■ EXTRACTED MATERIAL ■
☆ ☆ ☆ ☆

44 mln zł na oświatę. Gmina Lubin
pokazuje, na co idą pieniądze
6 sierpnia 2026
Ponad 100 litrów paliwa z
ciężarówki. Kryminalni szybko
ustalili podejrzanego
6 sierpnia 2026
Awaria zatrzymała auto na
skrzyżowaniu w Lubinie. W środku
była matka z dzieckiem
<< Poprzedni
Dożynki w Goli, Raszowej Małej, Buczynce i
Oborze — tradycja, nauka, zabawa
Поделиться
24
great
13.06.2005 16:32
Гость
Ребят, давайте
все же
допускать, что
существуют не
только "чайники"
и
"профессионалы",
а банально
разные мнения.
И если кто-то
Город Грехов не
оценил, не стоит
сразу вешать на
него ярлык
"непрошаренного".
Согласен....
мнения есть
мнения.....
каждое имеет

☆ ☆ ☆ ☆

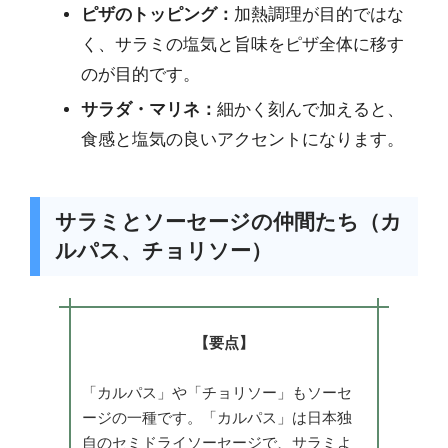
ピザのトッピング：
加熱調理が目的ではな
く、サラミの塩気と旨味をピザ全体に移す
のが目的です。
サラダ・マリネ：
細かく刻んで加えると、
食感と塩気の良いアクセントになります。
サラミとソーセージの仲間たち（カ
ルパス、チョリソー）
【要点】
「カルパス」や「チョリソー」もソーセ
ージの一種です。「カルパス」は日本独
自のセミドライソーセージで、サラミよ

☆ ☆ ☆ ☆

■ WHAT NEEDS TO BE DONE ■
With the line holding "く、サラミの塩気と旨味をピザ全体に移す" as the first and the line holding "自のセミドライソーセージで、サラミよ" as the last, set down that range of the entries above exactly, and nothing else.

■ TASK SOLUTION ■
く、サラミの塩気と旨味をピザ全体に移す
のが目的です。
サラダ・マリネ：
細かく刻んで加えると、
食感と塩気の良いアクセントになります。
サラミとソーセージの仲間たち（カ
ルパス、チョリソー）
【要点】
「カルパス」や「チョリソー」もソーセ
ージの一種です。「カルパス」は日本独
自のセミドライソーセージで、サラミよ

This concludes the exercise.